A useful accountability tool

Individual day traders don’t have the luxury of the rigged oversight institutional traders have.

You are on your own. You make the rules as you please. And break them when you feel them strangling.

That is the detriment of most retail traders.

A trading journal forces you to account for each win and loss.  It forces you to ask why and how.

It is a beacon, keeping you away from making the same trade mistakes

When your trading strategy ushers you to the disciplined traders’ arena certain mistakes will naturally fade away like the morning sun disappears the night.

Because you are alone are responsible for a rising equity curve, you won’t trade a large lot size in a trading time when your system has warned you.

Neither will you cut remove the stop loss because you feel the pain of loss in bearable.

Because your trading journal will show you that you always make money even after taking 10 losses in raw.

Journaling is therapeutic

Hollywood, in her movies, depicts traders as alter ego males who get off the high and stress of trading with a puff of a joint, a snort of cocaine, and a shoot a of heroin in wild orgies.

You don’t need to trust me, you know it, trading can be stressful that it is clear why many traders resort to substance abuse to level their minds.

By scribbling your thoughts to paper or screen you comb through your mind releasing pressure from within you. The pressure that we all know quickly snowballs into bad trading decisions.

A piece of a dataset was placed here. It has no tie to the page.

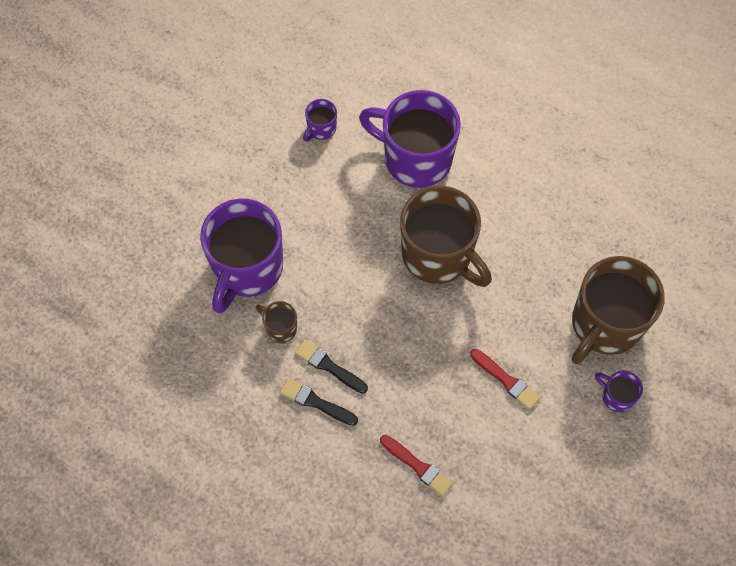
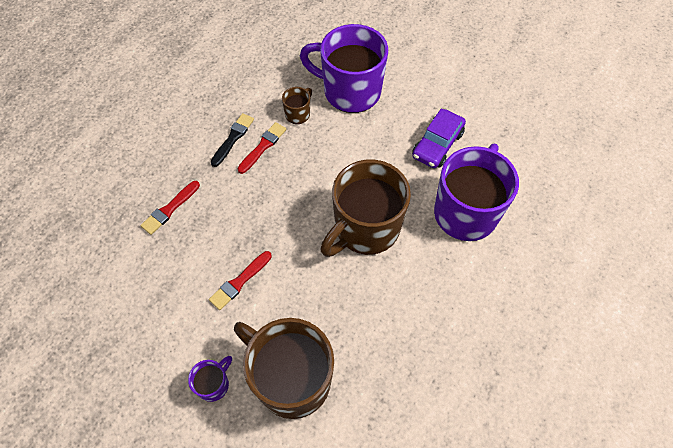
camera: 90 degrees right, 5 degrees down
black brush [295,340,368,394] -> red brush [237,122,286,174]
purple mug [303,99,337,142] -> none
none -> purple car [412,109,466,168]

That is when you understand the therapeutic power of journaling.

Parting thoughts on and tools for keeping a trading journal

We can’t underscore the importance of keeping a trading journal.

Numbers don’t lie; it’s why a thriving business is keen on good record keeping.

I am sure you have heard the saying, “data is the new gold” and thus the data mining trend.

Good traders know that. And that’s why many advise you treat your trading as a business.

A trading journal is a reliable tool that assesses your trading decisions, trading strategy, and overall account performance. 

You don’t need to complicate the process.

Pick any one of these tools and start

  • Get a book and track your thoughts.
  • Download my Forex trading journal excel template and customize it.
  • Use dedicated trade journaling software.  You can use a cloud or online trading journal like Trademetria or a desktop trading journal like Edgewonk.
  • Subscribe to my newsletter and I will send you a $20 discount coupon for Edgewonk .

Eventually, the information your journal shows will keep you focused when the sustained losing streaks hit.